OE2017

UTAO. Almofadas do Orçamento de 2017 ainda estão intactas

Ministro das Finanças, Mário Centeno. Fotografia: MÁRIO CRUZ/LUSA
Ministro das Finanças, Mário Centeno. Fotografia: MÁRIO CRUZ/LUSA

Unidade Técnica Orçamental vê desvios na execução dos impostos e da despesa, mas admite que ainda é cedo para extrapolar o ano 2017.

As almofadas de segurança da execução orçamental ainda estão intactas, informa a Unidade Técnica de Apoio Orçamental (UTAO).

Numa análise à execução orçamental em contabilidade pública até fevereiro de 2017, os assessores parlamentares destacam ainda “o decréscimo da receita fiscal” e “os aumentos das despesas com pessoal e das despesas com aquisição de bens e serviços” mais fortes que o orçamentado.

Segundo a UTAO, “a lei do OE2017 para a administração central inclui na componente outras
despesas correntes a dotação provisional (535 milhões de euros), bem como a reserva orçamental
(433,6 milhões de euros)”, o que dá um total de quase 969 milhões de euros em almofadas de segurança caso a despesa derrape.

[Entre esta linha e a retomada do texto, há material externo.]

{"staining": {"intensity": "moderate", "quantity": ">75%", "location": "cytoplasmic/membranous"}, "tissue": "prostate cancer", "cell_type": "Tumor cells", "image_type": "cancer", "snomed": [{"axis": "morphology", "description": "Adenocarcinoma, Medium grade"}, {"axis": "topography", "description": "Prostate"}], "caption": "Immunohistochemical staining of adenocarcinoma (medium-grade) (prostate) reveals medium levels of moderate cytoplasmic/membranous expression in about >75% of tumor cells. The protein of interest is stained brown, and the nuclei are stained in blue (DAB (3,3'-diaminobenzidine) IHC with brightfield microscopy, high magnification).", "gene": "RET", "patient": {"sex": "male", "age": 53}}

Até agora, dizem os técnicos que apoiam o Parlamento, o governo de António Costa e Mário Centeno ainda não tocou nas rubricas, o que é normal nesta altura do ano.

Mas, recorde-se, todos os anos, na reta final de cada ano, os sucessivos governos acabam por consumir a totalidade das reservas orçamentais.

O mesmo não será verdade em novembro e dezembro. Por exemplo, a principal almofada de segurança do Orçamento do Estado de 2016, a dotação provisional, foi integralmente gasta em dezembro, disse em janeiro a Unidade Técnica. Em novembro, a verba de 502 milhões de euros estava quase intacta.

Esta prática não é nova. Todos os governos, desde 2008, recorrem a este expediente no final do ano, como já noticiou o Dinheiro Vivo.

UTAO: desvios na execução mas ainda é cedo para extrapolar

O estudo da UTAO destaca ainda “o decréscimo da receita fiscal face ao período homólogo, contrastando com o aumento previsto no OE2017, e os aumentos das despesas com pessoal e das despesas com aquisição de bens e serviços, a um ritmo superior ao previsto para o total do ano”.

“Em contrapartida, as despesas de investimento e as transferências correntes e de capital apresentam graus de execução reduzidos.”

Assim, “nos primeiros dois meses de 2017, as administrações públicas apresentaram uma deterioração do saldo orçamental face ao período homólogo, contrastando com a melhoria prevista para o conjunto do ano”, mas a UTAO também concede que “decorridos apenas dois meses, a execução orçamental ainda não permite estabelecer extrapolações para o resultado anual”.